A Mathematica implementation, with a bit of monitoring code, demonstrating usage.
foo = Module[{
p, w, k, kmant, mant, rnd,
rndCount, resetCount, vec
},
p = 0.;
w = 1.;
k = 256;
kmant = 8; (* = log_2(k) *)
mant = 16; (* bits of mantissa in p (and w) *)
rndCount = 0;
resetCount = 0;
rnd[c_] := Module[{retVal, r},
(* Return random integer in [0,c). *)
If[c < 2, (* then *)
retVal = 0
, (* else *)
p = p*c;
w = w*c;
(* There are much sneakier ways to write the next two conditions. *)
While[Floor[p] != Ceiling[p + w] - 1,
If[p > 2^(mant - kmant) w,
(* If width is so small that p + w/k loses precision,
restart p and w. Only happens if random bits conspire
to make [p,p+w) persistently straddle an integer. *)
p = 0.;
w = c + 0.;
resetCount++;
];
r = RandomInteger[k - 1]; (* random integer in [0,k-1] *)
rndCount++;
p = p + r w/k;
w = w/k;
];
retVal = IntegerPart[p]; (* For this and next, in C, see modf(). *)
p = FractionalPart[p];
];
retVal
];
(* generate one million random integers in the range [0,3) = [0,2]. *)
vec = Table[rnd[3], {10^6}];
(* report the stats for this run *)
Print[{rndCount, N[100 rndCount/(10^6 Log[k, 3])], resetCount}];
(* Log[k,3] = log(3)/log(k)
(* return list of integers to foo *)
vec
];
(* Output example:
{198998,100.443,681}
* Drew 198998 random bytes, 100.443% of entropy required to uniquely
select one outcome from 3^(10^6) possible outcomes (disregarding
conspiracies in the random number generator for resolving which
bin the last member of the sequence lies in).

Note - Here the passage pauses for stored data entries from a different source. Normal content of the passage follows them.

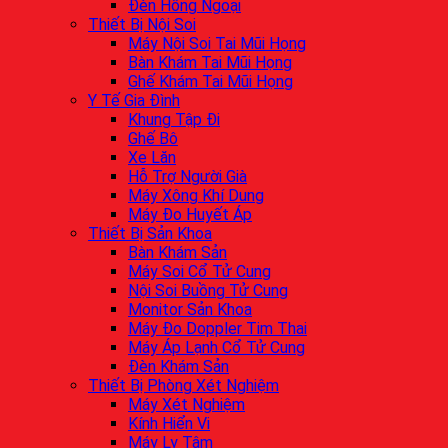
Đèn Hồng Ngoại
Thiết Bị Nội Soi
Máy Nội Soi Tai Mũi Họng
Bàn Khám Tai Mũi Họng
Ghế Khám Tai Mũi Họng
Y Tế Gia Đình
Khung Tập Đi
Ghế Bô
Xe Lăn
Hỗ Trợ Người Già
Máy Xông Khí Dung
Máy Đo Huyết Áp
Thiết Bị Sản Khoa
Bàn Khám Sản
Máy Soi Cổ Tử Cung
Nội Soi Buồng Tử Cung
Monitor Sản Khoa
Máy Đo Doppler Tim Thai
Máy Áp Lạnh Cổ Tử Cung
Đèn Khám Sản
Thiết Bị Phòng Xét Nghiệm
Máy Xét Nghiệm
Kính Hiển Vi
Máy Ly Tâm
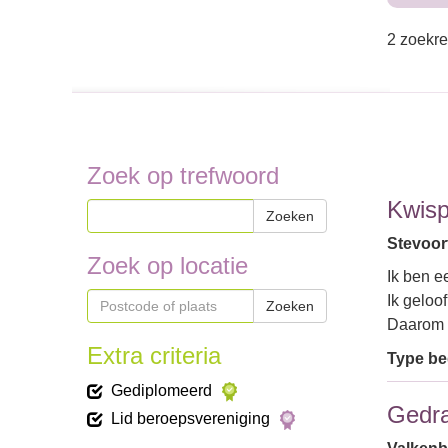
2 zoekre
Zoek op trefwoord
Kwisp
Zoeken
Stevoort
Zoek op locatie
Ik ben e
Ik geloo
Zoeken
Daarom 
Extra criteria
Type bed
Gediplomeerd
Gedra
Lid beroepsvereniging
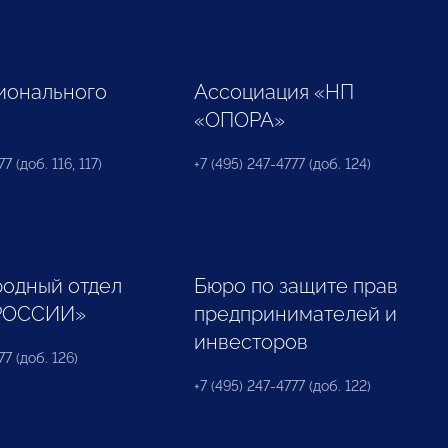
ионального
Ассоциация «НП
«ОПОРА»
7 (доб. 116, 117)
+7 (495) 247-4777 (доб. 124)
одный отдел
Бюро по защите прав
РОССИИ»
предпринимателей и
инвесторов
77 (доб. 126)
+7 (495) 247-4777 (доб. 122)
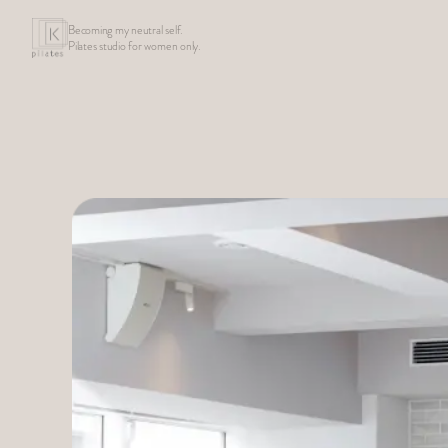
Becoming my neutral self.
Pilates studio for women only.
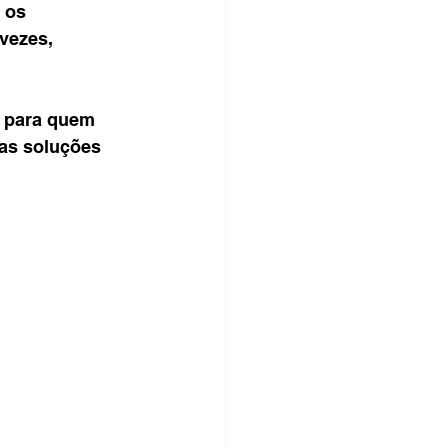
 os 
vezes, 
, para quem 
 as soluções 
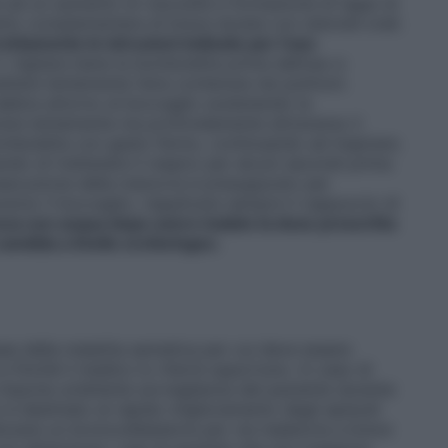
e ad un aumento di viscosità e formazione di tappi di
to complementare di breve durata con steroidi orali.
ettamente le istruzioni indicate per l’uso
. Agitare bene la bomboletta prima dell’uso e
ettere lentamente l’aria contenuta nei polmoni.
 labbra attorno al boccaglio sostenendo la
pirare lentamente ma profondamente attraverso il
 bomboletta con gesto fermo, continuando ad inspirare.
ando di trattenere il respiro per alcuni secondi prima
 esecuzione della manovra è presupposto per
averso il boccaglio, riapplicare sempre il cappuccio di
cca con acqua dopo avere inalato la dose prescritta
 candida a livello orofaringeo.
se della malattia asmatica per cui deve essere
e finché il medico lo riterrà opportuno. In caso di
i impone un’attenta sorveglianza del paziente durante
n è destinato al rapido miglioramento degli episodi
lizzare un broncodilatatore per via inalatoria a breve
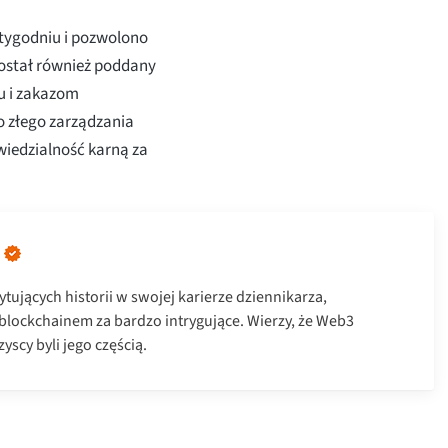
 tygodniu i pozwolono
został również poddany
u i zakazom
o złego zarządzania
wiedzialność karną za
ytujących historii w swojej karierze dziennikarza,
 blockchainem za bardzo intrygujące. Wierzy, że Web3
yscy byli jego częścią.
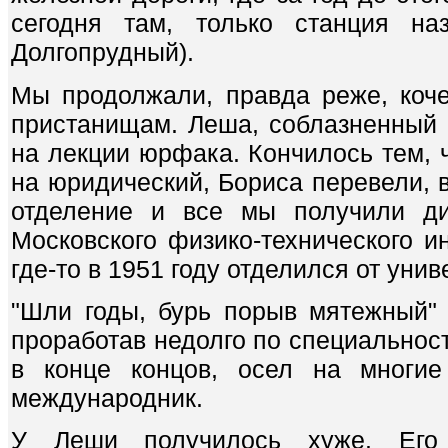
сегодня там, только станция на
Долгопрудный).
Мы продолжали, правда реже, коч
пристанищам. Леша, соблазненный 
на лекции юрфака. Кончилось тем, 
на юридический, Бориса перевели, в
отделение и все мы получили д
Московского физико-технического и
где-то в 1951 году отделился от унив
"Шли годы, бурь порыв мятежный" 
проработав недолго по специальност
в конце концов, осел на многие
международник.
У Леши получилось хуже. Его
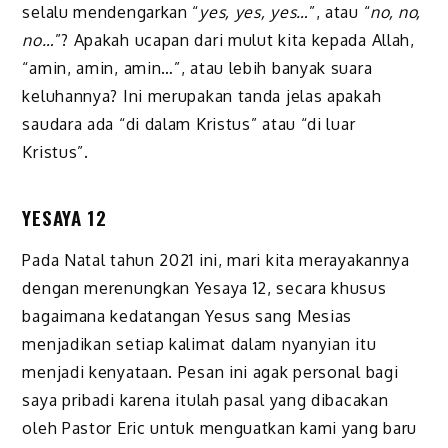
selalu mendengarkan “
yes, yes, yes…
”, atau “
no, no,
no…
”? Apakah ucapan dari mulut kita kepada Allah,
“amin, amin, amin…”, atau lebih banyak suara
keluhannya? Ini merupakan tanda jelas apakah
saudara ada “di dalam Kristus” atau “di luar
Kristus”.
YESAYA 12
Pada Natal tahun 2021 ini, mari kita merayakannya
dengan merenungkan Yesaya 12, secara khusus
bagaimana kedatangan Yesus sang Mesias
menjadikan setiap kalimat dalam nyanyian itu
menjadi kenyataan. Pesan ini agak personal bagi
saya pribadi karena itulah pasal yang dibacakan
oleh Pastor Eric untuk menguatkan kami yang baru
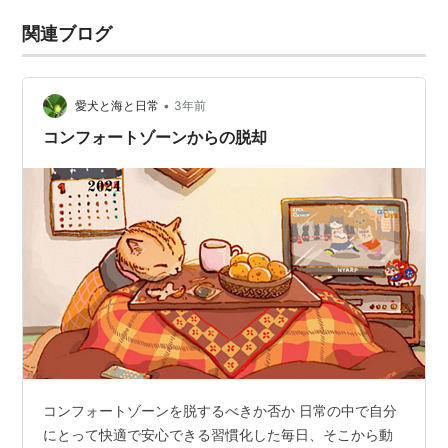
関連ブログ
•
愛犬と海と日常
3年前
コンフォートゾーンからの脱却
コンフォートゾーンを脱するべきか否か 日常の中で自分
にとって快適で安心できる習慣化した毎日、そこから動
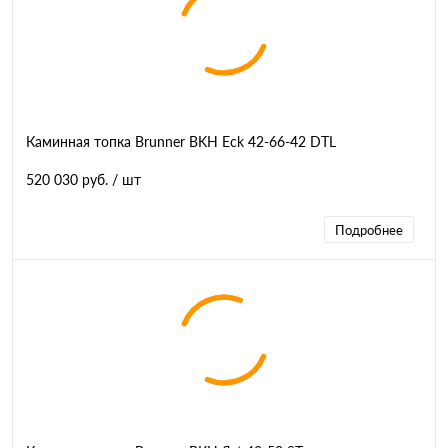
Каминная топка Brunner BKH Eck 42-66-42 DTL
520 030 руб.
/ шт
Подробнее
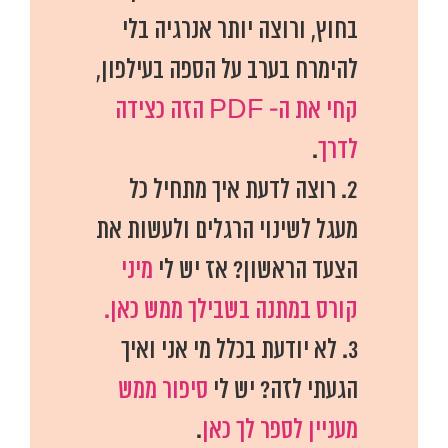
בחוץ, ורוצה יותר אנרגיה בלי
להימרח בערב על הספה בעילפון,
קחי את ה- PDF הזה כצידה
לדרך
.
2. רוצה לדעת איך מתחיל כל
מעגל לשינוי הרגלים ולעשות את
הצעד הראשון? אז יש לי
מיני
קורס במתנה בשבילך ממש כאן.
3. לא יודעת בכלל מי אני ואיך
הגעתי לזה? יש לי
סיפור ממש
מעניין לספר לך כאן
.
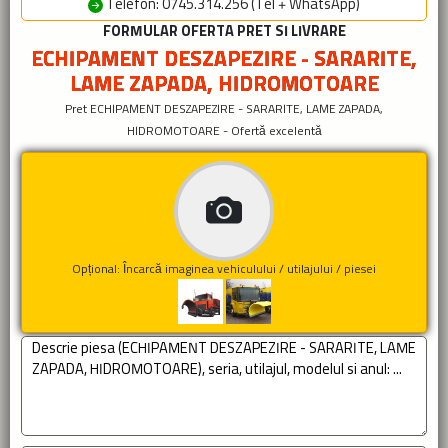
Telefon: 0745.314.256 (Tel + WhatsApp)
FORMULAR OFERTA PRET SI LIVRARE
ECHIPAMENT DESZAPEZIRE - SARARITE,
LAME ZAPADA, HIDROMOTOARE
Pret ECHIPAMENT DESZAPEZIRE - SARARITE, LAME ZAPADA,
HIDROMOTOARE - Ofertă excelentă
Opțional: Încarcă imaginea vehiculului / utilajului / piesei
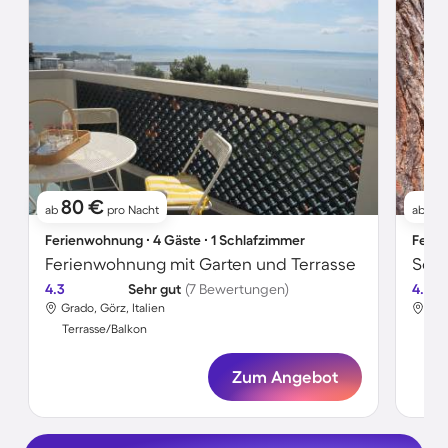
80 €
7
ab
pro Nacht
ab
Ferienwohnung ∙ 4 Gäste ∙ 1 Schlafzimmer
Ferie
Ferienwohnung mit Garten und Terrasse
4.3
Sehr gut
(7 Bewertungen)
4.5
Grado, Görz, Italien
Gra
Terrasse/Balkon
Ter
Zum Angebot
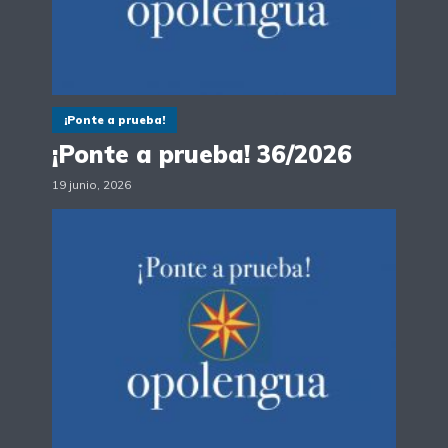
¡Ponte a prueba!
¡Ponte a prueba! 36/2026
19 junio, 2026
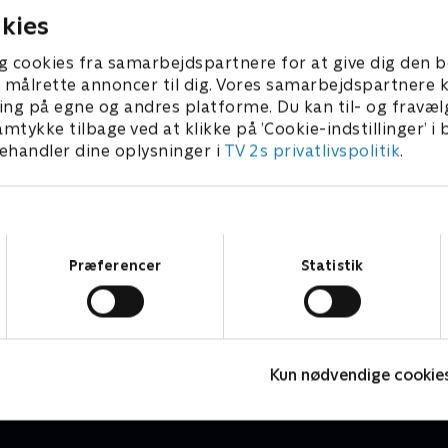
 den ældre generation, når
Annette Freifeldt taget sin 
kies
håndflettes en meget speciel
med på shopping i London
t piano. Og så skal
eksklusive butikker, hvor der
g cookies fra samarbejdspartnere for at give dig den b
ksomheden Kongsbak Lassen
købes ind til skrædderiet i
l at målrette annoncer til dig. Vores samarbejdspartner
sk fisk til en sushi-
ing på egne og andres platforme. Du kan til- og fravæl
, og det stiller helt særlige
amtykke tilbage ved at klikke på ’Cookie-indstillinger’ i
aliteten.
handler dine oplysninger i
TV 2s privatlivspolitik
.
Samtykkevalg
Præferencer
Statistik
Jul i familien
N
Livsstil • 1 sæsoner
L
Kun nødvendige cookie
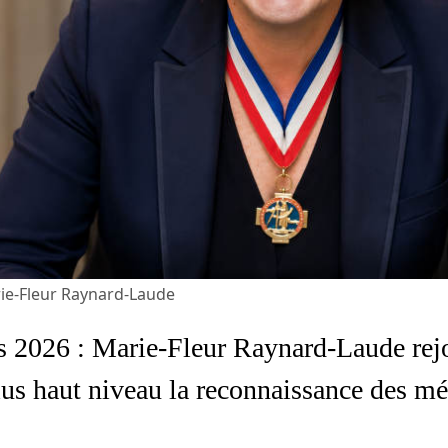
ie-Fleur Raynard-Laude
 2026 : Marie-Fleur Raynard-Laude rejo
lus haut niveau la reconnaissance des mét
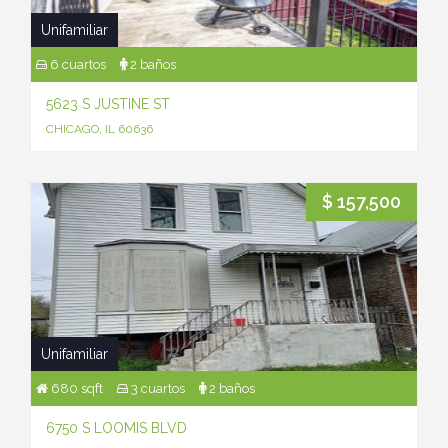
Unifamiliar
6 cuartos
2 baños
5623 S JUSTINE ST
CHICAGO, IL 60636
$ 157,500
Unifamiliar
680 sqft
3 cuartos
2 baños
6750 S LOOMIS BLVD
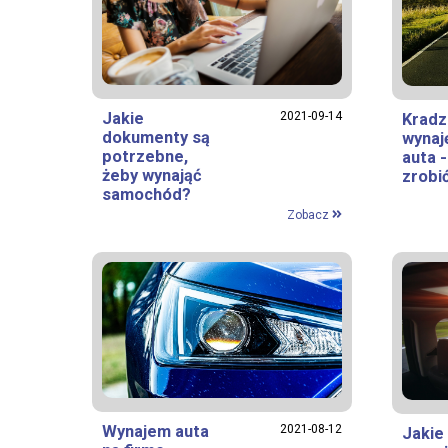
Jakie
2021-09-14
Kradz
dokumenty są
wynaj
potrzebne,
auta -
żeby wynająć
zrobi
samochód?
Zobacz
Wynajem auta
2021-08-12
Jakie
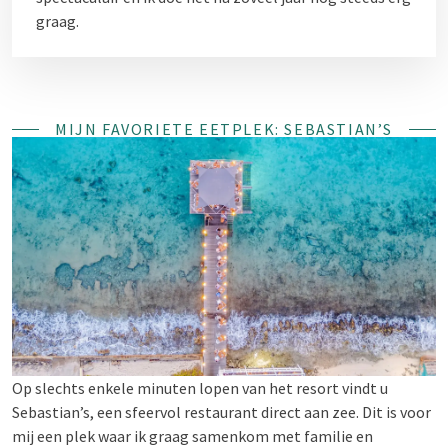
graag.
MIJN FAVORIETE EETPLEK: SEBASTIAN’S
Op slechts enkele minuten lopen van het resort vindt u
Sebastian’s, een sfeervol restaurant direct aan zee. Dit is voor
mij een plek waar ik graag samenkom met familie en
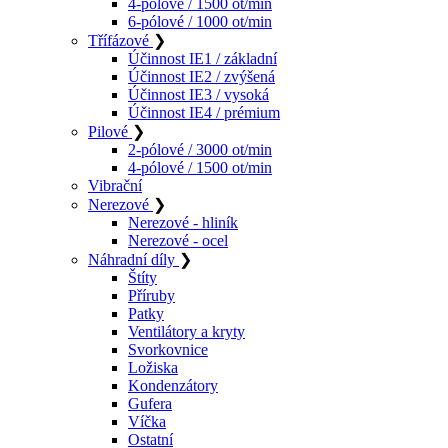
4-pólové / 1500 ot/min
6-pólové / 1000 ot/min
Třífázové
❯
Účinnost IE1 / základní
Účinnost IE2 / zvýšená
Účinnost IE3 / vysoká
Účinnost IE4 / prémium
Pilové
❯
2-pólové / 3000 ot/min
4-pólové / 1500 ot/min
Vibrační
Nerezové
❯
Nerezové - hliník
Nerezové - ocel
Náhradní díly
❯
Štíty
Příruby
Patky
Ventilátory a kryty
Svorkovnice
Ložiska
Kondenzátory
Gufera
Víčka
Ostatní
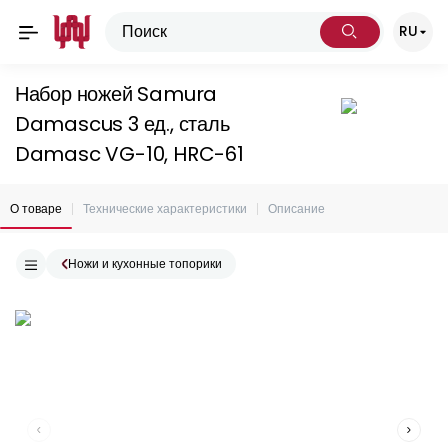
RU
Набор ножей Samura
Damascus 3 ед., сталь
Damasc VG-10, HRC-61
О товаре
Технические характеристики
Описание
Ножи и кухонные топорики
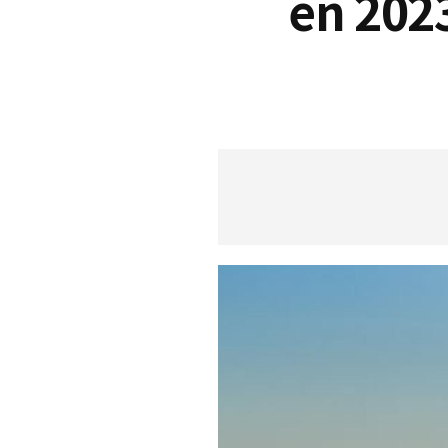
en 2023
S
q
u
a
r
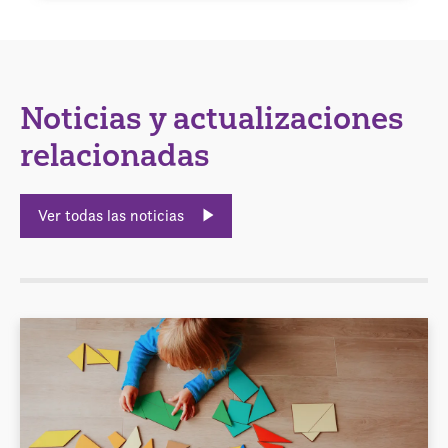
Noticias y actualizaciones
relacionadas
Ver todas las noticias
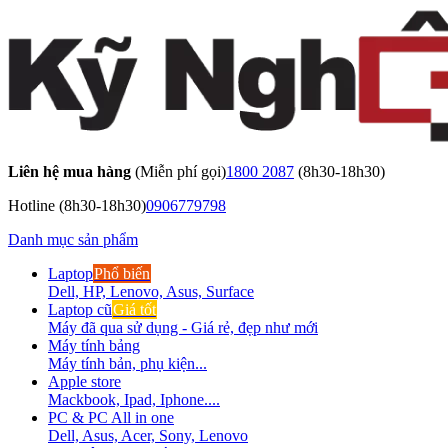
Liên hệ mua hàng
(Miễn phí gọi)
1800 2087
(8h30-18h30)
Hotline
(8h30-18h30)
0906779798
Danh mục sản phẩm
Laptop
Phổ biến
Dell, HP, Lenovo, Asus, Surface
Laptop cũ
Giá tốt
Máy đã qua sử dụng - Giá rẻ, đẹp như mới
Máy tính bảng
Máy tính bản, phụ kiện...
Apple store
Mackbook, Ipad, Iphone....
PC & PC All in one
Dell, Asus, Acer, Sony, Lenovo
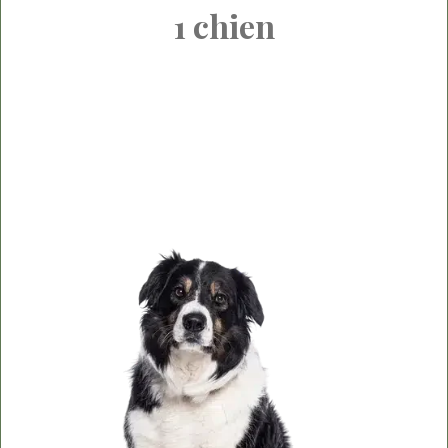
1 chien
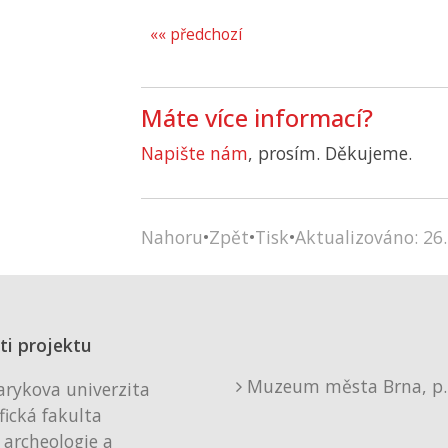
«« předchozí
Máte více informací?
Napište nám
, prosím. Děkujeme.
Nahoru
•
Zpět
•
Tisk
•
Aktualizováno: 26.
ti projektu
Muzeum města Brna, p. 
rykova univerzita
fická fakulta
 archeologie a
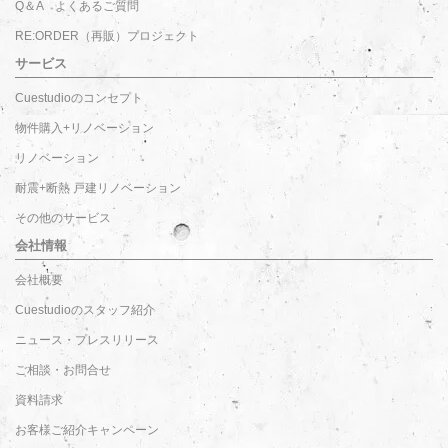
Q＆A よくあるご質問
RE:ORDER（再販）プロジェクト
サービス
Cuestudioのコンセプト
物件購入+リノベーション
リノベーション
耐震+断熱 戸建リノベーション
その他のサービス
会社情報
会社概要
Cuestudioのスタッフ紹介
ニュース・プレスリリース
ご相談・お問合せ
資料請求
お客様ご紹介キャンペーン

* Had to reset 681 times due to the risk of precision loss. This
resulted in 198998-198121=877 drawn random bytes being discarded.
*)
(*
One can also
Histogram[foo]
or
Length/@Split[Sort[foo]]
to decide whether uniformity was attained. The run with the above
stats had output counts of
{332942, 333926, 333132}
We could even run a chi-squared test to see if the counts above are
sufficiently extreme to reject that the data is drawn from the
uniform distribution.
PearsonChiSquareTest[foo, DiscreteUniformDistribution[{0, 2}],
"TestDataTable"]
We find that our test statistic is 1.63479... compared to a chi-
squared distribution with two degrees of freedom. The resulting p-
value is 0.44158... (That is, only 44.158...% of data drawn from
the uniform distribution would have output counts closer to the
expected value than these.) This data is not sufficiently
extreme to reject that it is drawn from the uniform distribution.
*)
It is possible to implement this entirely in (arbitrary precision) integers. But this cannot be done (exactly) in finite precision since the random bit source may conspire to require arbitrarily large read-ahead to resolve to which side of a bin boundary the interval eventually falls. (Although, such long read ahead is exponentially unlikely -- at each new bit, either the interval falls entirely to one side of the boundary or it does not, with equal probability.)
user21820's answer is an approximate implementation of this idea, representing the interval as $\left[ \frac{p}{q}, \frac{p+1}{q} \right)$ in integers $p$ and $q$, "barber-poling" the integers in $[0,q-1)$ so that incrementing $p$ increments the represented output value ($p=0$ represents the left $c/q$-wide subinterval corresponding to $v=0$, $p=1$ represents the left $c/q$-wide subinterval corresponding to $v=1$, ..., $p=c-1$ represents the left $c/q$-wide subinterval corresponding to $v = c-1$, $p=c$ represents the second $c/q$-wide subinterval corresponding to $v=0$, and so on ...). Note that this can't represent an interval inside a single bin until $q \geq c$. Also, at the end, when ready to select an output bin, the interval represented by $p$ and $q$ is (very, very likely) less than a unit wide, but $p$ and $q$ are altered to exactly match the bin with integer divisions. (This side-steps the need for arbitrary precision integers by (very, very likely) discarding a fractional bit on each output.)